Less than 48 hours after Nashville’s Metro Council passed a bill to fund a new professional soccer stadium to the tune of tens of millions of dollars, Mayor Megan Barry announced in a press conference that Nashville General Hospital would be moving to a new model of care that did not include inpatient services. The announcement caught elected officials, hospital administrators, SEIU, and even the mayor’s own staff by surprise. Local print and broadcast media reported for nearly a week on how local workers, politicians, and healthcare professionals felt blindsided by the mayor’s office, how the announcement has led to a staffing crisis, and how the administration has only produced questions and no answers about why such a radical change is necessary. General is becoming more efficient and actually generates revenue for the city.

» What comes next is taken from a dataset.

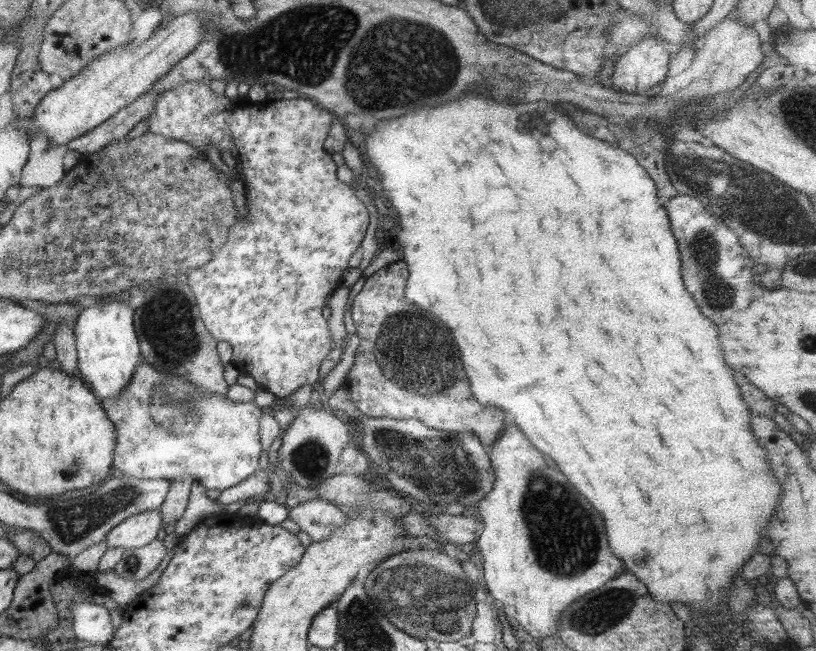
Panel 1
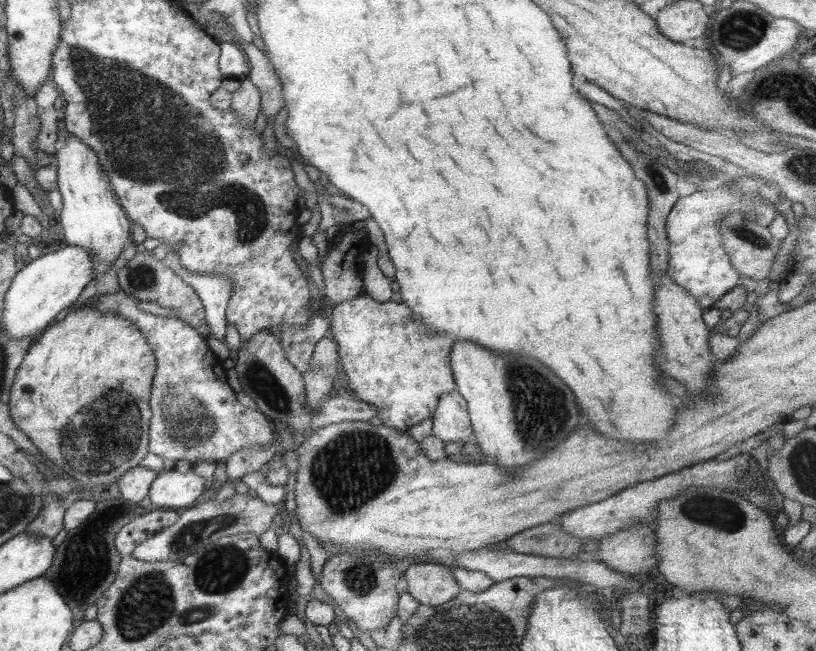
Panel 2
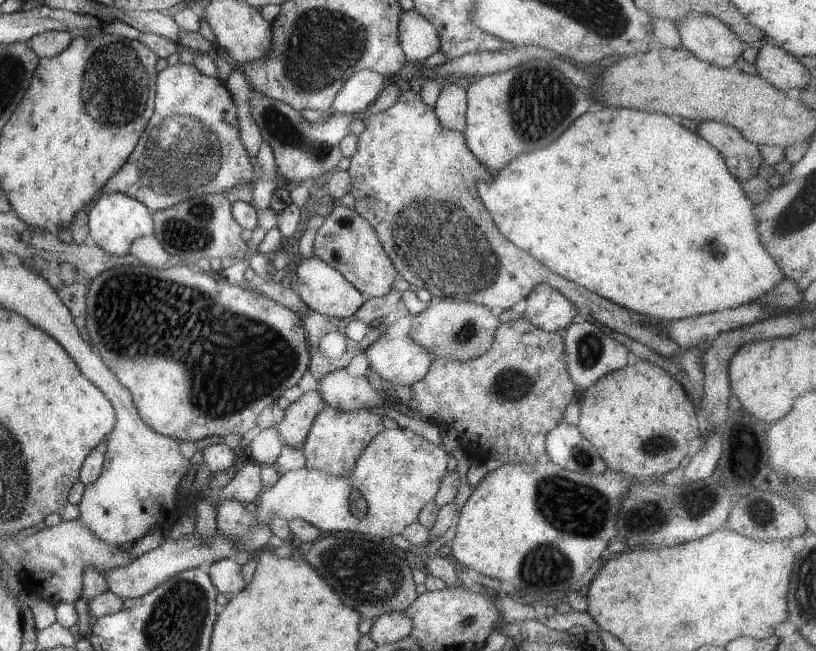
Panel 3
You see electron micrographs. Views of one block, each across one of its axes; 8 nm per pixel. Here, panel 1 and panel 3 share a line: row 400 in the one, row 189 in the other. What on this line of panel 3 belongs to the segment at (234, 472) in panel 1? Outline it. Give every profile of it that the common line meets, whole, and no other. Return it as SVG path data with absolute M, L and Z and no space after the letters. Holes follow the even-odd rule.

Several days later, at a meeting of the Hospital Authority, tensions ramped up as hundreds of SEIU members, clergy, patients, and allies of the hospital packed the board room. SEIU’s chief steward at the hospital, Vanessa Robertson-Sanders, presented over 500 petition signatures to the board as she and other members spoke passionately in defense of keeping General intact as a safety-net hospital so that it can continue to fulfill its mission. Media reports revealed that later that night, after the board went into a closed “executive session,” one of the mayor’s appointees to the board resigned and the mayor herself issued a letter of apology about the manner in which her own announcement was handled. She did not, however, indicate that she was willing to change her mind about downsizing General Hospital.
After hearing the public outcry, the Metro Council called a meeting to ask questions from the community about what a shakeup at General would mean. SEIU was one of four stakeholders invited to present information to the council. Dozens of union members turned out and helped fill the council chamber to capacity while photos of hospital staff who could face layoffs played in the background. Others, including the hospital’s CEO Dr. Joseph Webb and sheriff Daron Hall made comments that shocked council members. For one, the sheriff’s office would need to add around $3 million in their budget to handle inmate care. But the biggest surprise was that the proposed overhaul would likely remove General’s designation as a “safety net hospital”, which means that the state of Tennessee could lose approximately $50 million in federal funding (as well as an additional $20 million from the Feds to administer TennCare) that goes to provide indigent care. The mayor’s proposal for an “indigent care fund” which she says would be distributed to other area hospitals to cover uncompensated care would not even come close to covering the new patients that those facilities would see come through their doors if General downsized.
While the mayor’s office has reached out to SEIU for discussions, our message has been consistent: We must keep General Hospital a hospital. General needs to be given adequate time to implement its plan to continue in-patient services and continue as a safety net hospital.
The stakes here aren’t just the hundreds of SEIU members and their families whose livelihood could be affected. The entire Nashville community would be negatively impacted, as would the rest of Tennessee’s safety-net hospitals in Memphis, Chattanooga, Jackson, and other parts of the state.